Darwin ended up spending more than one-third of his total nights during the voyage staying ashore during excursions inland, most of these in South America. The Beagle devoted three years to traveling the coastline of the continent, which gave Darwin plenty of time to explore. He even managed to set up a base camp at a small rented house. 

All his explorations and fossil-collecting set Darwin to thinking of the ancient world in which his fossilized animals had lived. He became obsessed with knowing why they had eventually died out.

“A little world within itself”

There are 18 main islands, three smaller islands, and more than 100 rocks and islets in the Galápagos, the “Islands of the Tortoises” in Spanish. The archipelago lies almost 600 miles west of South America and is part of Ecuador. For more than 40 years, the islands and their surrounding waters have been a UNESCO World Heritage site, and they contain some of the densest concentrations of endangered creatures on the planet. Darwin would later describe it as “a little world within itself.”

Darwin and the Beagle would spend only five weeks during September and October 1835 in the Galápagos, but he was able to extensively explore several of the islands, constantly collecting new species.

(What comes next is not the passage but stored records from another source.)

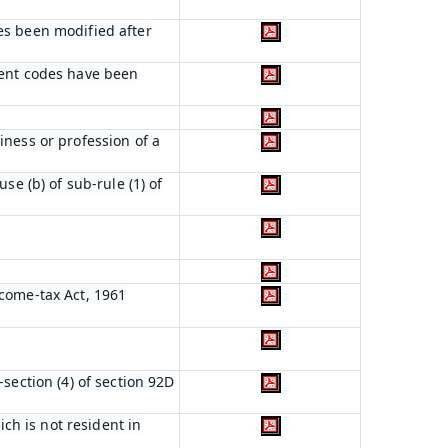
es been modified after
ient codes have been
iness or profession of a
se (b) of sub-rule (1) of
ncome-tax Act, 1961
section (4) of section 92D
ich is not resident in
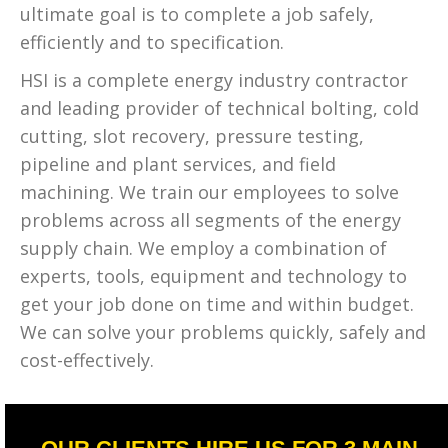
ultimate goal is to complete a job safely,
efficiently and to specification.
HSI is a complete energy industry contractor
and leading provider of technical bolting, cold
cutting, slot recovery, pressure testing,
pipeline and plant services, and field
machining. We train our employees to solve
problems across all segments of the energy
supply chain. We employ a combination of
experts, tools, equipment and technology to
get your job done on time and within budget.
We can solve your problems quickly, safely and
cost-effectively.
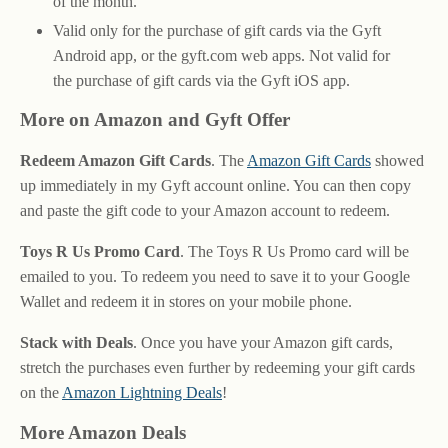
of the month.
Valid only for the purchase of gift cards via the Gyft
Android app, or the gyft.com web apps. Not valid for
the purchase of gift cards via the Gyft iOS app.
More on Amazon and Gyft Offer
Redeem Amazon Gift Cards
. The
Amazon Gift Cards
showed
up immediately in my Gyft account online. You can then copy
and paste the gift code to your Amazon account to redeem.
Toys R Us Promo Card
. The Toys R Us Promo card will be
emailed to you. To redeem you need to save it to your Google
Wallet and redeem it in stores on your mobile phone.
Stack with Deals
. Once you have your Amazon gift cards,
stretch the purchases even further by redeeming your gift cards
on the
Amazon Lightning Deals
!
More Amazon Deals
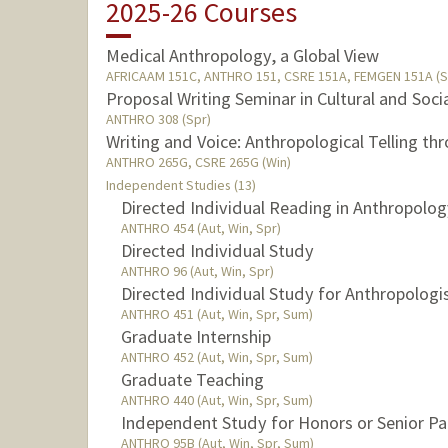
2025-26 Courses
Medical Anthropology, a Global View
AFRICAAM 151C, ANTHRO 151, CSRE 151A, FEMGEN 151A (S
Proposal Writing Seminar in Cultural and Soc
ANTHRO 308 (Spr)
Writing and Voice: Anthropological Telling th
ANTHRO 265G, CSRE 265G (Win)
Independent Studies (13)
Directed Individual Reading in Anthropolo
ANTHRO 454 (Aut, Win, Spr)
Directed Individual Study
ANTHRO 96 (Aut, Win, Spr)
Directed Individual Study for Anthropologi
ANTHRO 451 (Aut, Win, Spr, Sum)
Graduate Internship
ANTHRO 452 (Aut, Win, Spr, Sum)
Graduate Teaching
ANTHRO 440 (Aut, Win, Spr, Sum)
Independent Study for Honors or Senior Pa
ANTHRO 95B (Aut, Win, Spr, Sum)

These specimens would provide the most pointed examples that would lead him to his theory of evolution via natural selection. 

The whole archipelago is a textbook on evolution: In the uplands of the islands, today’s visitors will still find masses of moss-encircled trees that evolved from daisies. In the lowlands, cacti have evolved in order to survive the islands’ daily climate shifts, from chilly nights to scalding days. Isabela Island was formed from a ring of six shield volcanoes. 

Darwin looked underwater and encountered marine iguanas as they fed. This species of lizard is the only one adapted to foraging for food in the sea. He also saw seals and sea lions, sharks, rays, and the giant tortoises that give the islands their name, as well as a variety of bird species.

On San Cristobal Island, the naturalist noted some “dull-colored” birds, most likely the finches that would become a prominent part of his evolutionary theory. Today, this group of species is known as “Darwin’s finches.”

The Galápagos finches, Darwin noted, displayed different-shaped beaks and varying behaviors from island to island. He would later surmise that the reason lay in the adaptive features each had produced to extract the most nutrition from their individual environments. In other words, an original finch species had evolved into new types depending on the requirements for survival in each particular habitat. “Darwin’s finches” still roam over the islands.

One of the animals Darwin studied and took home with him was a giant tortoise he named Harriet, which was about five years old when Darwin visited the islands. In 2006, a 175-year-old Galápagos tortoise, thought by some researchers to be the very same Harriet, died in Australia, having been cared for by famed “Crocodile Hunter” Steve Irwin. Darwin’s five-year adventure on the Beagle was a monumental achievement, both for Darwin personally and for science. It is perhaps the world’s most famous scientific expedition, and the findings and observations Darwin collected would change how we humans understand our origins and place in the world.